28 de abril é um dia histórico da luta dos trabalhadores

Caroline Heidner*

Neste dia, em 2017, fizemos a maior #GreveGeral do nosso tempo, de dimensão comparável apenas à greve de 1917.

A grande adesão ao movimento se deu pela ampla articulação que uniu o sindicalismo, os movimentos sociais – de forma significativa MST e os movimentos por moradia –, as frentes Brasil Popular e Povo sem Medo, e ainda setores significativos da Igreja Católica.

Mas não só. A pauta principal era barrar a reforma da Previdência. Terceirização, que havia sido aprovada um mês antes, e reforma trabalhista também estavam pautados no movimento grevista, mas o que de fato mobilizou os trabalhadores foi a reforma da Previdência.

E isso foi percebido por todos, a ponto do governo Temer rapidamente recuar na reforma da Previdência e passar a trabalhar a todo o vapor para a reforma trabalhista.

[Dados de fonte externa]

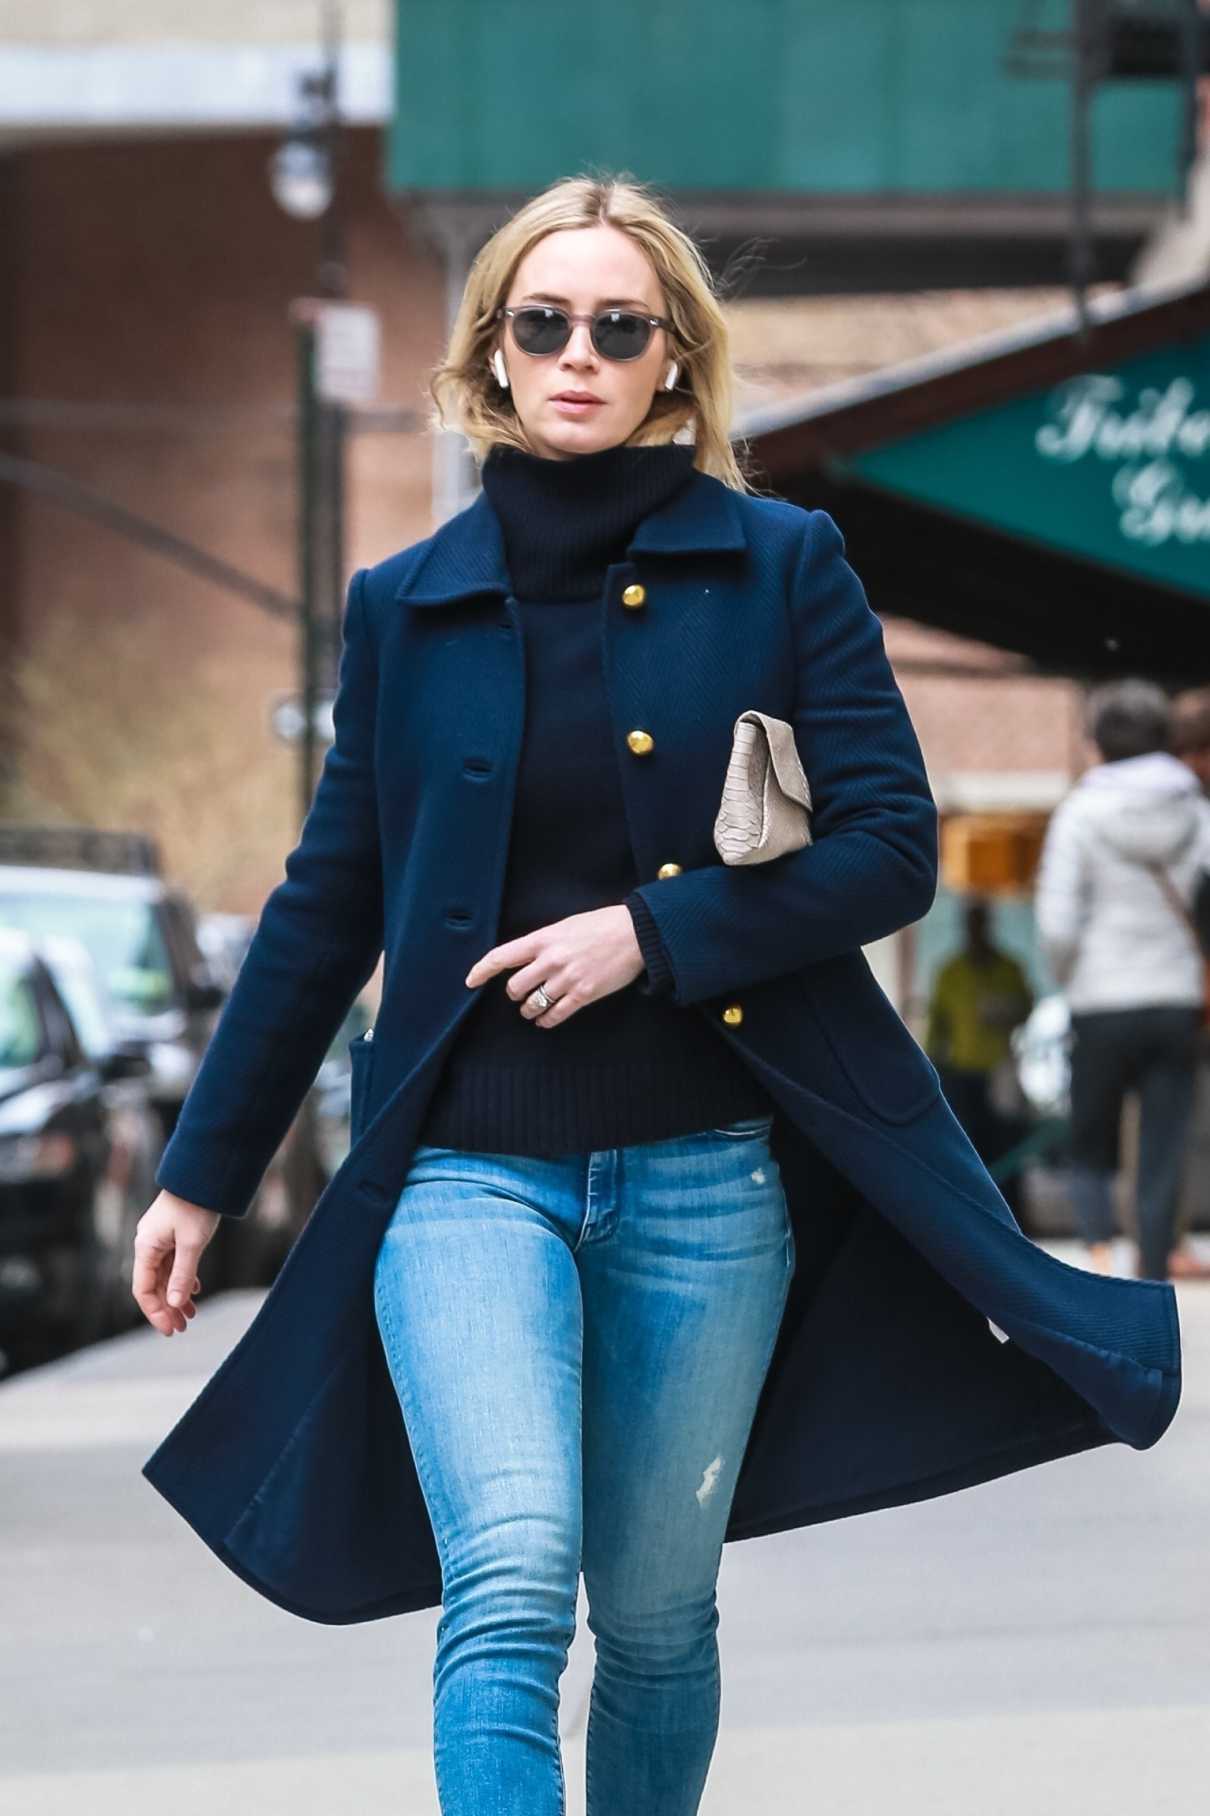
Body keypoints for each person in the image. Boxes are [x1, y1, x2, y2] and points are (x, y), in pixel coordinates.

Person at [128, 175, 1180, 1815]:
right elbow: (327, 903)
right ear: (490, 351)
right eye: (542, 322)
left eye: (621, 328)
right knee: (510, 1578)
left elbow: (891, 848)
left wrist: (655, 931)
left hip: (706, 1176)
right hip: (463, 1173)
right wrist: (200, 1168)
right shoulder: (402, 606)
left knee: (660, 1616)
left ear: (674, 364)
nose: (578, 355)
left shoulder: (781, 566)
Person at [1034, 678, 1210, 1281]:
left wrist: (1071, 979)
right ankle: (1153, 1265)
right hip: (1177, 1000)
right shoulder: (1197, 811)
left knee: (1091, 1133)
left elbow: (1057, 924)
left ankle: (1097, 1256)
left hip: (1101, 999)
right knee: (1165, 1142)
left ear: (1099, 743)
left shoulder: (1079, 814)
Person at [924, 895, 1034, 1227]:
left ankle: (1014, 1223)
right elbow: (936, 1026)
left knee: (1007, 1150)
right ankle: (974, 1222)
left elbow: (1026, 1008)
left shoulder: (1009, 969)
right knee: (968, 1152)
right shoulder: (950, 973)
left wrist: (1005, 1011)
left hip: (1001, 1072)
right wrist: (930, 1075)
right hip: (961, 1073)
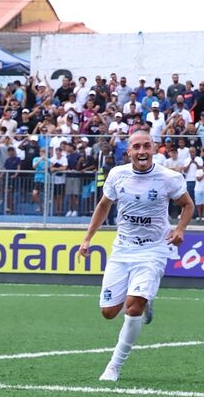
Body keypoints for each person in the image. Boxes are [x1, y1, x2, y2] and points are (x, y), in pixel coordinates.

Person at [79, 130, 194, 382]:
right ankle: (144, 302)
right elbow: (104, 205)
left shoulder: (168, 177)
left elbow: (187, 204)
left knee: (132, 308)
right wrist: (88, 238)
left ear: (154, 149)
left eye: (146, 146)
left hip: (152, 250)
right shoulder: (117, 175)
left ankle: (114, 366)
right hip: (122, 249)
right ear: (128, 152)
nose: (142, 151)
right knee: (108, 312)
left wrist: (180, 228)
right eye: (136, 147)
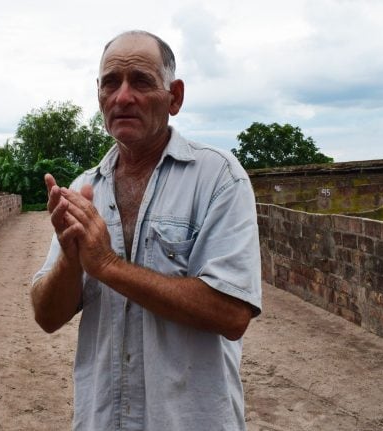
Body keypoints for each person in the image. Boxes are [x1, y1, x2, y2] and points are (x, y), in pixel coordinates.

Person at [31, 30, 262, 430]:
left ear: (174, 97)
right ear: (99, 96)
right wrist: (71, 259)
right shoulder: (87, 187)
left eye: (140, 81)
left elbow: (232, 311)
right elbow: (47, 316)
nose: (122, 97)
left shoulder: (218, 178)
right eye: (110, 83)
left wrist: (105, 264)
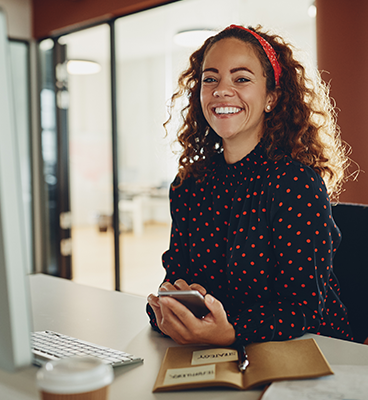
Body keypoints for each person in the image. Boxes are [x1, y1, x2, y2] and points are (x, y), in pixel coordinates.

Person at [147, 24, 353, 347]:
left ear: (271, 97)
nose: (221, 90)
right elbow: (173, 279)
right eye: (210, 79)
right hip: (217, 352)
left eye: (241, 78)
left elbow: (304, 309)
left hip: (313, 352)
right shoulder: (189, 185)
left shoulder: (295, 183)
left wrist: (231, 331)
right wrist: (167, 306)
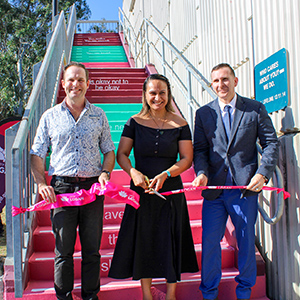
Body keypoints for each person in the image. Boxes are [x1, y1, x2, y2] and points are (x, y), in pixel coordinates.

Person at [192, 63, 279, 300]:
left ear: (235, 80)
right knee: (210, 244)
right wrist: (200, 172)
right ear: (212, 84)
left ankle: (244, 291)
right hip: (214, 192)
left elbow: (271, 143)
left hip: (244, 189)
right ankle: (209, 293)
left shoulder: (254, 109)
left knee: (246, 242)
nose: (221, 85)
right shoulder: (203, 114)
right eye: (216, 81)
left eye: (225, 79)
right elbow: (199, 149)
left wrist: (262, 173)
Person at [108, 74, 199, 300]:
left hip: (170, 191)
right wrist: (133, 172)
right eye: (153, 93)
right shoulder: (133, 122)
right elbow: (122, 154)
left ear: (168, 95)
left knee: (171, 239)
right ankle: (147, 295)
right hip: (141, 191)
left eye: (162, 93)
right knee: (144, 240)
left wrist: (167, 174)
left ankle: (171, 295)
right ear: (145, 95)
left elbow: (187, 158)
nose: (157, 97)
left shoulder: (181, 123)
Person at [30, 61, 115, 300]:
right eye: (71, 79)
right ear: (63, 83)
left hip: (92, 189)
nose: (75, 84)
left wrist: (105, 173)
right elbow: (37, 154)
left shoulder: (99, 115)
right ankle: (64, 297)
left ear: (88, 84)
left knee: (92, 250)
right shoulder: (50, 116)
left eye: (80, 80)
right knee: (63, 251)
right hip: (62, 189)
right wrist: (41, 183)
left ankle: (90, 296)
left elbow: (108, 150)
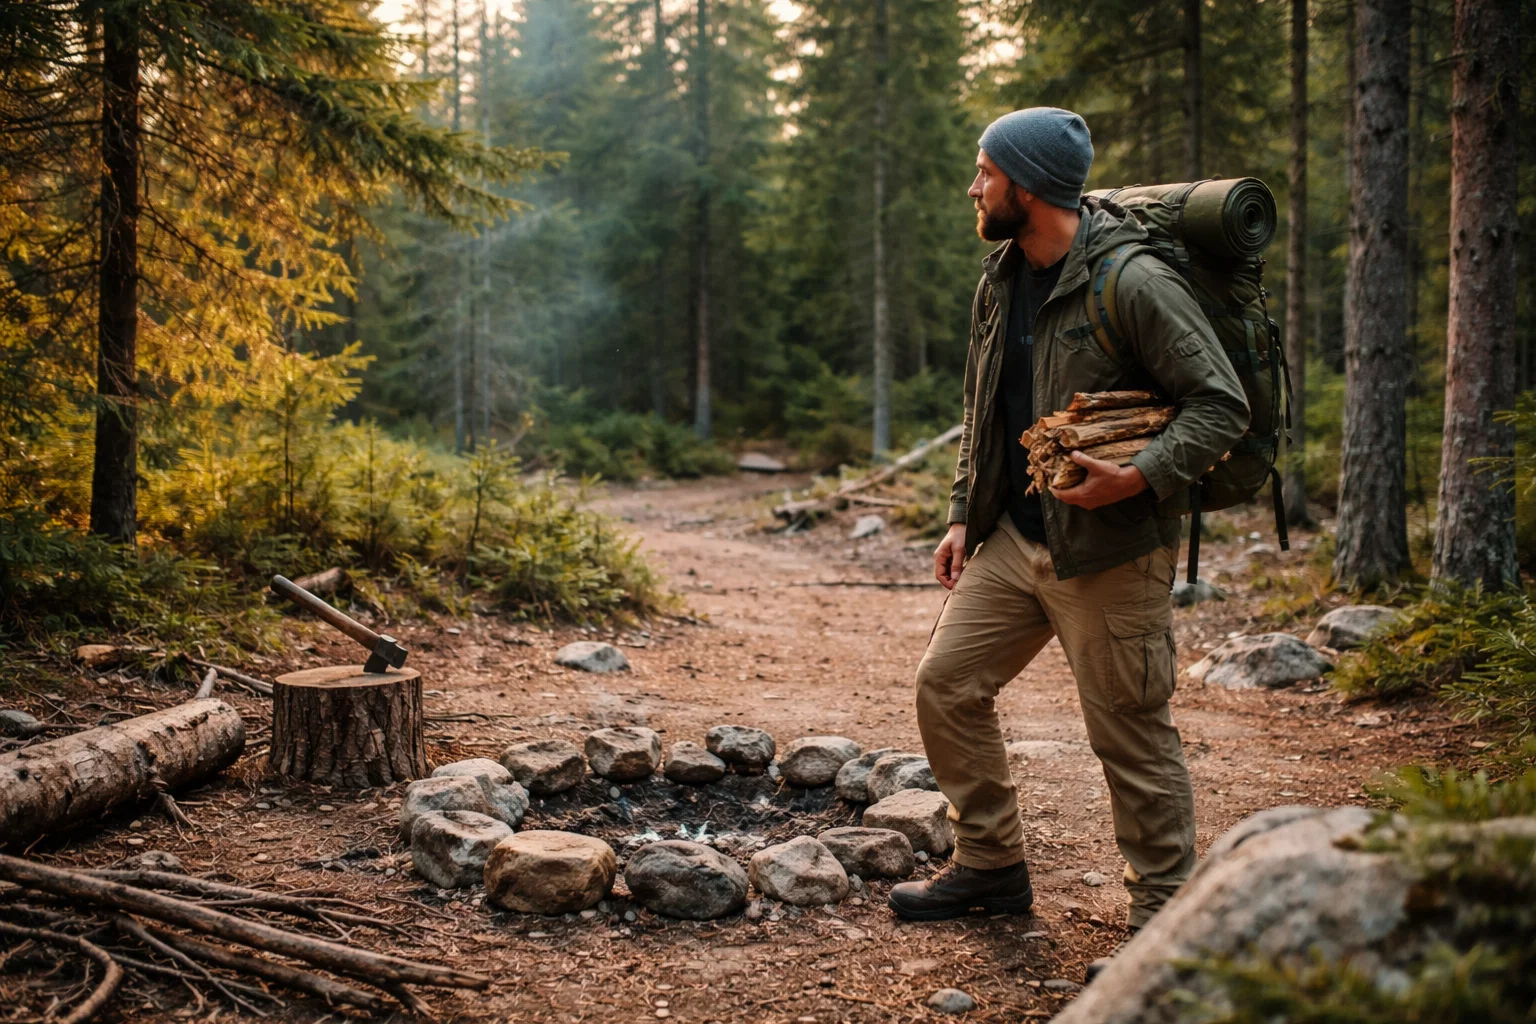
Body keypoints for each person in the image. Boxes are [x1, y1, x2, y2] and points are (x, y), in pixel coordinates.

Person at [887, 108, 1248, 946]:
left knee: (1128, 734)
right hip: (1015, 539)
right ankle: (991, 867)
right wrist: (958, 516)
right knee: (947, 686)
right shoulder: (1003, 275)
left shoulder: (1134, 282)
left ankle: (1161, 930)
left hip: (1114, 553)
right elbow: (985, 409)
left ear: (1030, 185)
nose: (974, 187)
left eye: (985, 172)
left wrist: (1140, 474)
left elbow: (1219, 405)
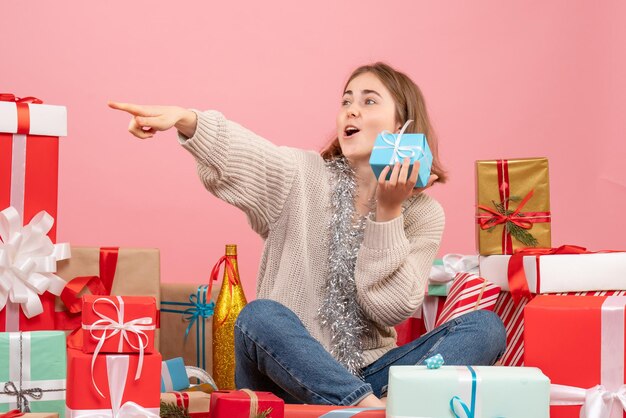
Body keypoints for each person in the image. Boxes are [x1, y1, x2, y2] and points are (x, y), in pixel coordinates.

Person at [109, 62, 506, 408]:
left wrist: (388, 211)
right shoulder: (301, 176)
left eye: (369, 101)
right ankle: (369, 410)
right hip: (283, 378)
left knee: (485, 327)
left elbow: (390, 308)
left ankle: (372, 405)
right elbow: (243, 154)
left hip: (372, 375)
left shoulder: (422, 214)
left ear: (403, 126)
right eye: (346, 100)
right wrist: (186, 119)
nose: (351, 108)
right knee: (260, 315)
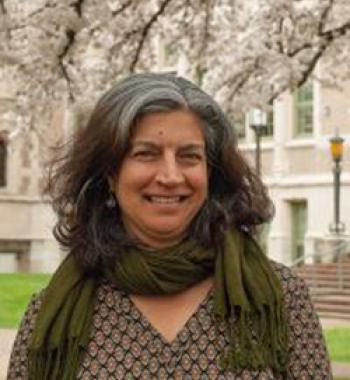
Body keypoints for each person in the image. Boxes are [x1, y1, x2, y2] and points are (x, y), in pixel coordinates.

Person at [7, 73, 332, 380]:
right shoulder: (49, 316)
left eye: (189, 156)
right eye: (146, 154)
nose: (171, 176)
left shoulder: (280, 299)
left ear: (211, 172)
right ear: (109, 172)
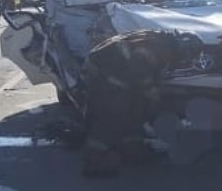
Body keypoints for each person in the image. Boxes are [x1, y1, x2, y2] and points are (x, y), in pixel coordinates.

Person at [81, 30, 203, 177]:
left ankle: (131, 149)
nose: (185, 61)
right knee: (114, 117)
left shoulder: (160, 41)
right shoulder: (159, 49)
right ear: (184, 51)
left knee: (135, 112)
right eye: (188, 57)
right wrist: (151, 93)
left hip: (116, 73)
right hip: (105, 76)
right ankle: (94, 160)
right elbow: (140, 70)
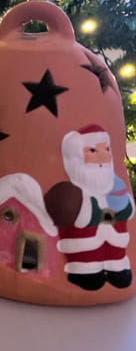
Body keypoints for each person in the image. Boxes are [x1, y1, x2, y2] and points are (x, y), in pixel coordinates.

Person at [44, 124, 134, 291]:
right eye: (92, 151)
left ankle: (117, 267)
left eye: (107, 149)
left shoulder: (117, 189)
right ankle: (86, 272)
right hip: (83, 252)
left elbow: (127, 212)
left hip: (117, 250)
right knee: (89, 275)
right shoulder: (78, 194)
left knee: (120, 272)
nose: (103, 157)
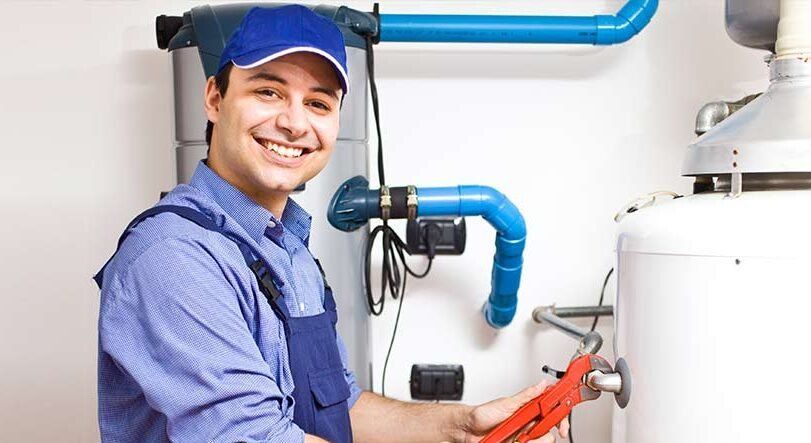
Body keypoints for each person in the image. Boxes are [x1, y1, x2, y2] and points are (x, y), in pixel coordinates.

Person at [96, 5, 567, 442]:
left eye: (318, 103)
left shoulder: (290, 250)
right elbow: (256, 437)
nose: (295, 123)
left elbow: (343, 406)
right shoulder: (174, 257)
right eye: (268, 91)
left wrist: (461, 427)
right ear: (215, 99)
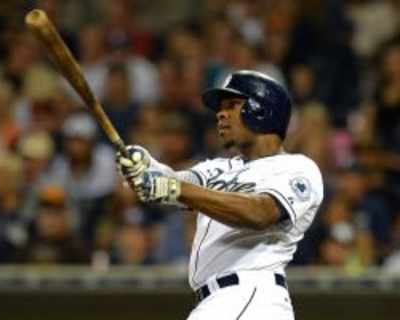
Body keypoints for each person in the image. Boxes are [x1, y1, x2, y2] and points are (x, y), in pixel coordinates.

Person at [117, 70, 324, 319]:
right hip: (224, 301)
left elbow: (260, 213)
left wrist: (174, 187)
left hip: (250, 294)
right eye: (220, 108)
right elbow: (175, 183)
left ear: (262, 109)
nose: (220, 114)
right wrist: (144, 166)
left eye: (232, 105)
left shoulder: (297, 167)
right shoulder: (217, 168)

As dificuldades de compreensão dos trabalhadores sobre os prejuízos da reforma trabalhista frente à narrativa dominante de “modernização” associada à promessa da geração de empregos, desmobilizou a greve convocada para 30 de junho daquele ano, que teve adesão muito inferior que a de 28 de abril.

O governo Temer conseguiu aprovar a reforma trabalhista em 13/07/2017.

A greve geral de 28 de abril deixou a lição de como se constrói um movimento vitorioso. Mas também a constatação das limitações da luta dos trabalhadores para desdobrar a sequência daquele movimento em tempos de desemprego elevado e de forte ofensiva da mídia corporativa.

O pós-pandemia exigirá povo nas ruas. Que possamos repetir o 28 de abril de 2017.